= Pollution in Quintero and Puchuncaví =

The Chilean port of Quintero and adjacent Puchuncaví have made themselves known for their pollution in the 2010s and 2020s. They have together been characterized as a sacrifice zone. The zone hosts the coal-fired Ventanas Power Plant, an oil refinery, a cement storage, Fundición Ventanas, a copper foundry and refinery, a lubricant factory and a chemical terminal. In total 15 polluting companies operate in the area.

In 1992 there was a judicial appeal filed by five women from Puchuncavi against Fundición Ventanas and Chilgener, this was filed against the refinery for the toxic clouds it emitted. In areas near the polluting industries, testing in 1997 showed high levels copper in the soil. High level of selenium and copper were also found in rainwater near the industries. In 2011, Escuela La Greda located in Puchuncaví, was engulfed in a chemical cloud from the Ventanas Industrial Complex. The sulfur cloud poisoned an estimated 33 children and 9 teachers, resulting in the relocation of the school. The old location of the school is now abandoned. In August and September 2018 there was a public health crisis in Quintero and Puchuncaví, where over 300 people experienced illness from toxic substances in the air, coming from the polluting industries.

In 2022 the environmental conditions of Quintero, Puchuncaví and Concón were discussed in the Senate of Chile.

In June 2022 President Gabriel Boric announced Codelco's decision to begin a closure process of Fundición Ventanas.

In March 2023, mass poisonings continued to occur, with over a hundred school-aged children and adults being affected in less than two weeks.

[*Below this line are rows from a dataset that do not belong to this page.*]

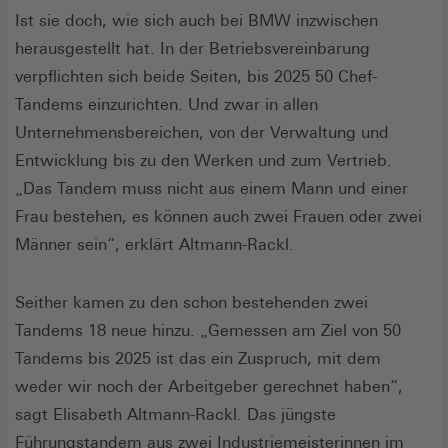
Ist sie doch, wie sich auch bei BMW inzwischen
herausgestellt hat. In der Betriebsvereinbarung
verpflichten sich beide Seiten, bis 2025 50 Chef-
Tandems einzurichten. Und zwar in allen
Unternehmensbereichen, von der Verwaltung und
Entwicklung bis zu den Werken und zum Vertrieb.
„Das Tandem muss nicht aus einem Mann und einer
Frau bestehen, es können auch zwei Frauen oder zwei
Männer sein“, erklärt Altmann-Rackl.
Seither kamen zu den schon bestehenden zwei
Tandems 18 neue hinzu. „Gemessen am Ziel von 50
Tandems bis 2025 ist das ein Zuspruch, mit dem
weder wir noch der Arbeitgeber gerechnet haben“,
sagt Elisabeth Altmann-Rackl. Das jüngste
Führungstandem aus zwei Industriemeisterinnen im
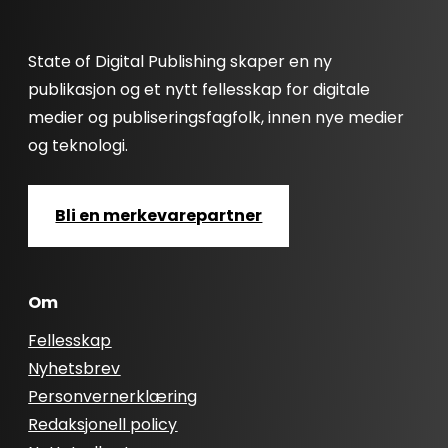
State of Digital Publishing skaper en ny
publikasjon og et nytt fellesskap for digitale
medier og publiseringsfagfolk, innen nye medier
og teknologi.
Bli en merkevarepartner
Om
Fellesskap
Nyhetsbrev
Personvernerklæring
Redaksjonell policy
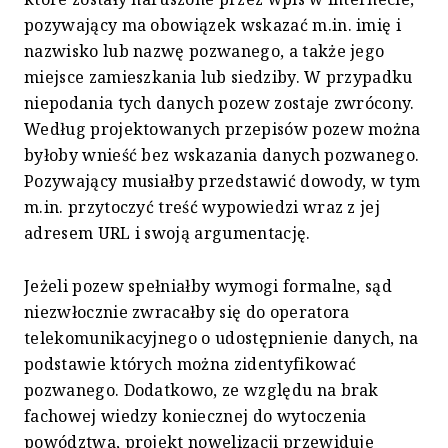
pozywający ma obowiązek wskazać m.in. imię i
nazwisko lub nazwę pozwanego, a także jego
miejsce zamieszkania lub siedziby. W przypadku
niepodania tych danych pozew zostaje zwrócony.
Według projektowanych przepisów pozew można
byłoby wnieść bez wskazania danych pozwanego.
Pozywający musiałby przedstawić dowody, w tym
m.in. przytoczyć treść wypowiedzi wraz z jej
adresem URL i swoją argumentację.
Jeżeli pozew spełniałby wymogi formalne, sąd
niezwłocznie zwracałby się do operatora
telekomunikacyjnego o udostępnienie danych, na
podstawie których można zidentyfikować
pozwanego. Dodatkowo, ze względu na brak
fachowej wiedzy koniecznej do wytoczenia
powództwa, projekt nowelizacji przewiduje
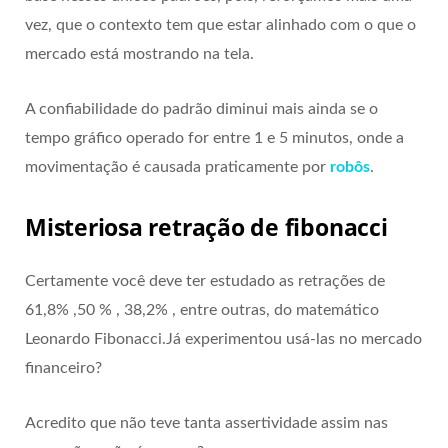
vez, que o contexto tem que estar alinhado com o que o
mercado está mostrando na tela.
A confiabilidade do padrão diminui mais ainda se o
tempo gráfico operado for entre 1 e 5 minutos, onde a
movimentação é causada praticamente por
robôs
.
Misteriosa retração de fibonacci
Certamente você deve ter estudado as retrações de
61,8% ,50 % , 38,2% , entre outras, do matemático
Leonardo Fibonacci.Já experimentou usá-las no mercado
financeiro?
Acredito que não teve tanta assertividade assim nas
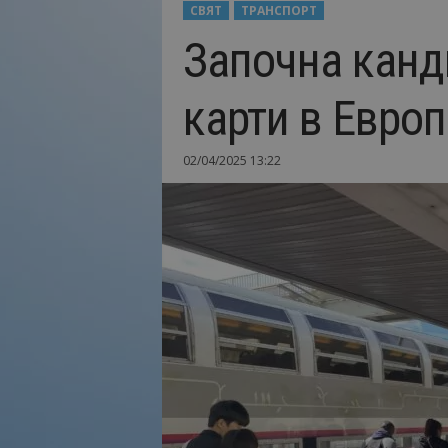
СВЯТ
ТРАНСПОРТ
Н
Започна канд
а
й
-
карти в Европ
в
а
ж
02/04/2025 13:22
н
о
т
о
о
т
т
у
р
и
з
м
а
!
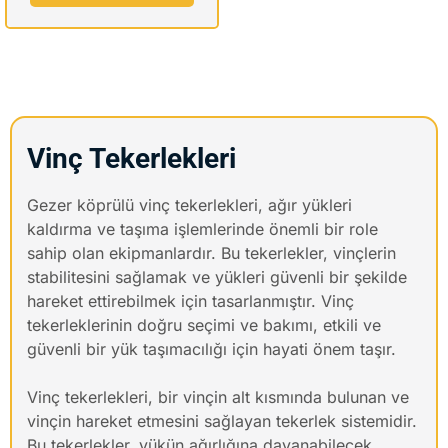
Vinç Tekerlekleri
Gezer köprülü vinç tekerlekleri, ağır yükleri
kaldırma ve taşıma işlemlerinde önemli bir role
sahip olan ekipmanlardır. Bu tekerlekler, vinçlerin
stabilitesini sağlamak ve yükleri güvenli bir şekilde
hareket ettirebilmek için tasarlanmıştır. Vinç
tekerleklerinin doğru seçimi ve bakımı, etkili ve
güvenli bir yük taşımacılığı için hayati önem taşır.
Vinç tekerlekleri, bir vinçin alt kısmında bulunan ve
vinçin hareket etmesini sağlayan tekerlek sistemidir.
Bu tekerlekler, yükün ağırlığına dayanabilecek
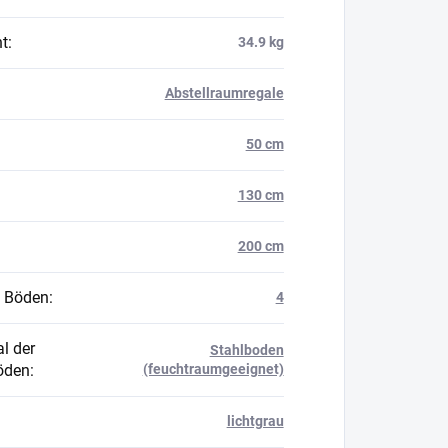
t
:
34.9 kg
Abstellraumregale
50 cm
130 cm
200 cm
 Böden
:
4
l der
Stahlboden
öden
:
(feuchtraumgeeignet)
lichtgrau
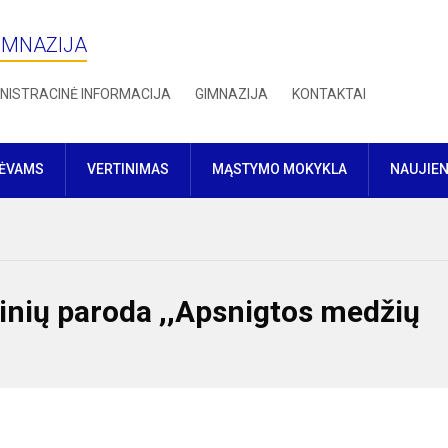
IMNAZIJA
NISTRACINĖ INFORMACIJA
GIMNAZIJA
KONTAKTAI
TĖVAMS
VERTINIMAS
MĄSTYMO MOKYKLA
NAUJIE
kinių paroda ,,Apsnigtos medžių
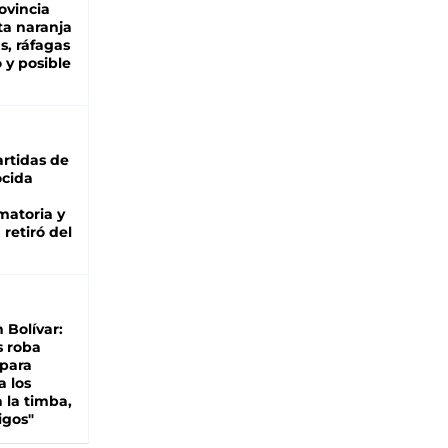
ovincia
ta naranja
as, ráfagas
 y posible
rtidas de
cida
matoria y
retiró del
n Bolívar:
s roba
 para
a los
 la timba,
igos"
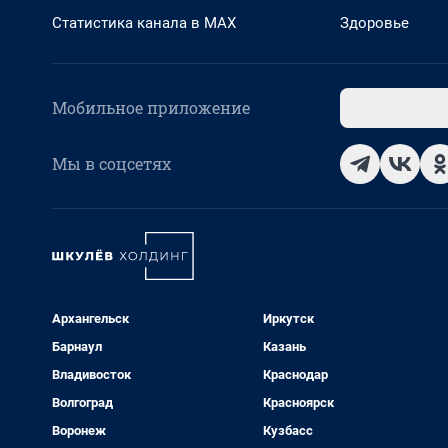
Статистика канала в MAX
Здоровье
Мобильное приложение
Мы в соцсетях
Архангельск
Иркутск
Барнаул
Казань
Владивосток
Краснодар
Волгоград
Красноярск
Воронеж
Кузбасс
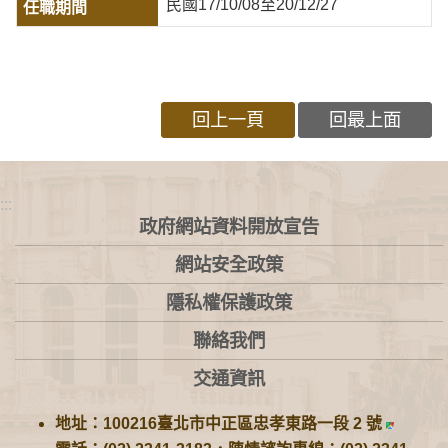
民國17/10/08至20/12/27
回上一頁
回最上面
:::
政府網站資料開放宣告
網站安全政策
隱私權保護政策
聯絡我們
交通資訊
地址：100216臺北市中正區忠孝東路一段 2 號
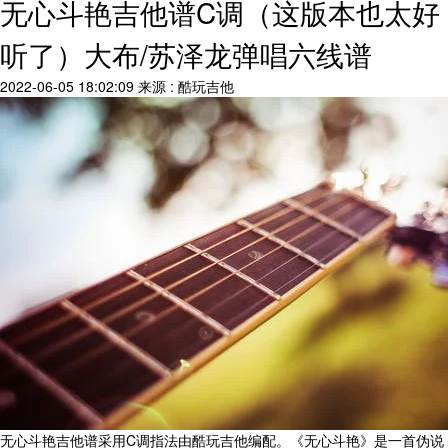
无心斗艳吉他谱C调（这版本也太好
听了）大布/苏泽龙弹唱六线谱
2022-06-05 18:02:09
来源 : 酷玩吉他
无心斗艳吉他谱采用C调指法由酷玩吉他编配。《无心斗艳》是一首伪说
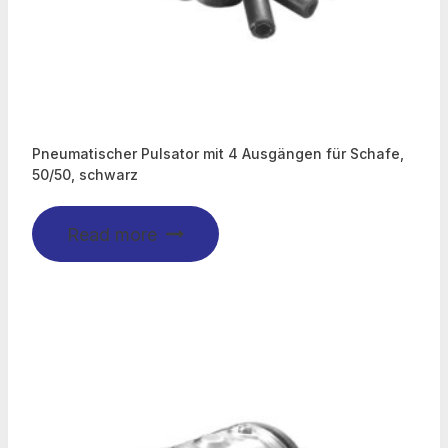
Pneumatischer Pulsator mit 4 Ausgängen für Schafe,
50/50, schwarz
Read more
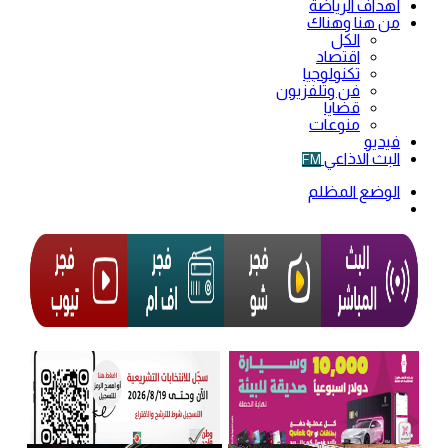
أهداف الرياضة
من هنا وهناك
الكل
اقتصاد
تكنولوجيا
فن وتلفزيون
قضايا
منوعات
فيديو
البث الاذاعي
FM
الوضع المظلم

In May 2023, the copper smelter, Codelco, officially ceased operations. The company stated that the closure of its Ventanas division demonstrates the company's decisive move towards more sustainable mining.

== Mobilization ==
Mujeres de Zona de Sacrificio played a large role in the mobilizations of this cause. This group of female residents of the area was formed in 2016 when issues related to residents' health and environment began to occur. They learned about the health impacts of living in a polluted environment and protested demanding accountability from state authorities and from the polluting industries.

Together with the Terram Foundation and the Chilean Human Rights Institute (INDH), the groups worked together to bring this case to litigation in September 2018. The INDH filed a constitutional protection action in the Court of Appeals of in Valparaiso after visiting the bay for three days, finding violations to the constitutional rights of the residents.

According to their Facebook page "Mujeres de Zona de Sacrificio Quintero - Puchuncaví en Resistencia", recent posts share evidence and testimonies of the ongoing issues, including unbreathable air, schools being affected by toxic conditions and symptoms of poisonings.